There are other examples of websites that supposedly promote civic activities, and help us to be active, responsible citizens in the Information Age. One such is the UK website ‘Fix My Street’ which allows citizens to report community problems. Bizarrely, the caption to the website boasts that these reports can be posted “even if people don’t know who these reports go to” and “all you ever have to remember is the website address.” This kind of PC activity is hardly a replacement for becoming active in the local Community Watch, pestering the police with the problem, or harassing a local councillor.
I left the exhibition with my feeling that the dangers of the Information Age lie more in the promotion of this kind of passivity, this reliance on the keyboard or the screen of our smart phones to solve all our problems, from a sense of isolation to political or social outrage, reinforced.
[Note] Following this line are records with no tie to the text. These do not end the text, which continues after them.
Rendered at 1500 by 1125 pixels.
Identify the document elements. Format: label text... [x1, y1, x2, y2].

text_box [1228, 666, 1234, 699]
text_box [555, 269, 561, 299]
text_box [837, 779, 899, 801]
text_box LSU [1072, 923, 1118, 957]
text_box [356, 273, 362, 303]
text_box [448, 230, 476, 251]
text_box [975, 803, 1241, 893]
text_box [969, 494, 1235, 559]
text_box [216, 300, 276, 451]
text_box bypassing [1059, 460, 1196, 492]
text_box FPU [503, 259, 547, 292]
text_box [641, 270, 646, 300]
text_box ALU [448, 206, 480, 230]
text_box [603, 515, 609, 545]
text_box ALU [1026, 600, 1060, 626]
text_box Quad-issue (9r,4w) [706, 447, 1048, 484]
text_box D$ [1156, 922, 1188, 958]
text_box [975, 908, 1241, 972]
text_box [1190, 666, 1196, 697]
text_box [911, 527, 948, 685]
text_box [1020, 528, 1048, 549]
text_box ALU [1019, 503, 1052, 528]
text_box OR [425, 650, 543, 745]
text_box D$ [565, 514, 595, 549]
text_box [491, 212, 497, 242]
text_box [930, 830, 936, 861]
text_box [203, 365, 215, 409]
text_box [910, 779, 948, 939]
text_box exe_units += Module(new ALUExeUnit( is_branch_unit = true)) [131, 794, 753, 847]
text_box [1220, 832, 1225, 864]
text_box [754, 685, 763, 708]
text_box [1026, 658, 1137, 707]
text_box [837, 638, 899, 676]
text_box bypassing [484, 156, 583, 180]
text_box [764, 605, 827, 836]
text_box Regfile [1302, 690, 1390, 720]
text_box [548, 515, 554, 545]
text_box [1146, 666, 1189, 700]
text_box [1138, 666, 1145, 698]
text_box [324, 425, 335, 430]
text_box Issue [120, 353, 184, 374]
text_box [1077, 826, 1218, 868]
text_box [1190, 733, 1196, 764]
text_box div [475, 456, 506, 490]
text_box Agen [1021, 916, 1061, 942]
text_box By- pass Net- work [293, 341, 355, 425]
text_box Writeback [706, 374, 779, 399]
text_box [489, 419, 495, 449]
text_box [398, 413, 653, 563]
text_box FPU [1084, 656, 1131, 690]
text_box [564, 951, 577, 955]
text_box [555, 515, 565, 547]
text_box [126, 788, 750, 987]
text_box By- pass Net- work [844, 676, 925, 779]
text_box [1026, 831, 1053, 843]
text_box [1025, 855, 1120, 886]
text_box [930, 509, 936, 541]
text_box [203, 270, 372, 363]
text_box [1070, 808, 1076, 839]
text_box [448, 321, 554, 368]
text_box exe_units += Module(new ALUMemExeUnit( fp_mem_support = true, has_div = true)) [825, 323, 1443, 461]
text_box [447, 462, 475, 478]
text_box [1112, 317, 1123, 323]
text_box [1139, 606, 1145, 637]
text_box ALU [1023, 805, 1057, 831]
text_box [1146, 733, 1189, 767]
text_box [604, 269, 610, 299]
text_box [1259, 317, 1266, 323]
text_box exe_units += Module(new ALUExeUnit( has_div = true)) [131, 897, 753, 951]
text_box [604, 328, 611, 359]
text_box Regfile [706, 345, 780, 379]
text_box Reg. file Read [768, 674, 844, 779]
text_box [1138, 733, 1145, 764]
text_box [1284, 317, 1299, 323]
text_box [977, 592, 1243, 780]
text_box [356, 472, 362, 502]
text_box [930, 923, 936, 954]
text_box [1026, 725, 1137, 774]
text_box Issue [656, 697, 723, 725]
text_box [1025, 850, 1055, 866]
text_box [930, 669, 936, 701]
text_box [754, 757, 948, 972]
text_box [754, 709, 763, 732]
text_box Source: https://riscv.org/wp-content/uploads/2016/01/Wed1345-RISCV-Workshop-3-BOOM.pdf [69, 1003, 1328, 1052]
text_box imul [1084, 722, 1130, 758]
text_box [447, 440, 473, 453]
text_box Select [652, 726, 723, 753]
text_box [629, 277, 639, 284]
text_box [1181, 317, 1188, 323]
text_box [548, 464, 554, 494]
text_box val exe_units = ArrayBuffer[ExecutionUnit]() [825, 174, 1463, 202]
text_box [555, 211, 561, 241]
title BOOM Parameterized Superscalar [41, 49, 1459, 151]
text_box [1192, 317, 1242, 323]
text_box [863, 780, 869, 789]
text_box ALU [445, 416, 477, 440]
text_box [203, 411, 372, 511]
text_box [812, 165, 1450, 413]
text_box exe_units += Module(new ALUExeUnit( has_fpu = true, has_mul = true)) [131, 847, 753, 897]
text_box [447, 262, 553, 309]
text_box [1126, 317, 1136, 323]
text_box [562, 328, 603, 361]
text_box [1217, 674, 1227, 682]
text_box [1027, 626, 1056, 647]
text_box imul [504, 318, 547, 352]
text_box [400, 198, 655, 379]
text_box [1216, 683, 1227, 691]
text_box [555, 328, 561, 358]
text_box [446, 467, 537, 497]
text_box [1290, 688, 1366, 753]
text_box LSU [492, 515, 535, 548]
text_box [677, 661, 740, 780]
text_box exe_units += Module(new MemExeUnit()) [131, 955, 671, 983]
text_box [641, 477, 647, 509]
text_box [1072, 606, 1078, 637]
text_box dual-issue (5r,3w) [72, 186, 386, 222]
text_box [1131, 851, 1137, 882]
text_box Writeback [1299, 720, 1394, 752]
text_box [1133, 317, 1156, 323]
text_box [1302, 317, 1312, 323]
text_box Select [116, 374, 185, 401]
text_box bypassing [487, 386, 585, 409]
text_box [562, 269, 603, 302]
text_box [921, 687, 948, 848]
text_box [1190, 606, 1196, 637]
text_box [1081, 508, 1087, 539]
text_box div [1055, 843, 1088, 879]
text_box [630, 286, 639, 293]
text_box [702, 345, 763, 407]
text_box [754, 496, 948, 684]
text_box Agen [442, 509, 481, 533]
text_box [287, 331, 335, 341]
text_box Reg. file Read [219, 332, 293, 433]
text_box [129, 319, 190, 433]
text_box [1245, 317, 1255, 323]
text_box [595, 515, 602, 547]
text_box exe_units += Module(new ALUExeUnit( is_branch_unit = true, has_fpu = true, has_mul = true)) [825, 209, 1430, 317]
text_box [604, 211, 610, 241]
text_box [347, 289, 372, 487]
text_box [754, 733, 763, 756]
There are also more insidious dangers such as the obsession with ‘simulation’, the conviction that there’s nothing that can’t be reproduced, copied, enhanced and stripped of its perceived unpleasantness or danger. Of course, the urge to simulate can be extremely useful, sometimes necessary, as in medicine and science and this absorbing exhibition shows how useful it can be in certain kinds of art. The installation ‘Tele-Present Water’ shows the movement of the sea’s waves off a point in Western Hawaii, with data transmitted in real time, scaled on a mechanical metal grid structure, to create a simulation of the sea’s movement and is quite intriguing in a reductive kind of way. But this urge toward simulation is the driving force behind artificial intelligence, the almost religious conviction that we can create a higher intelligence. When, or if, we succeed, such an intelligence surely won’t remain a pliable tool in the hands of fallible, mortal humanity for long.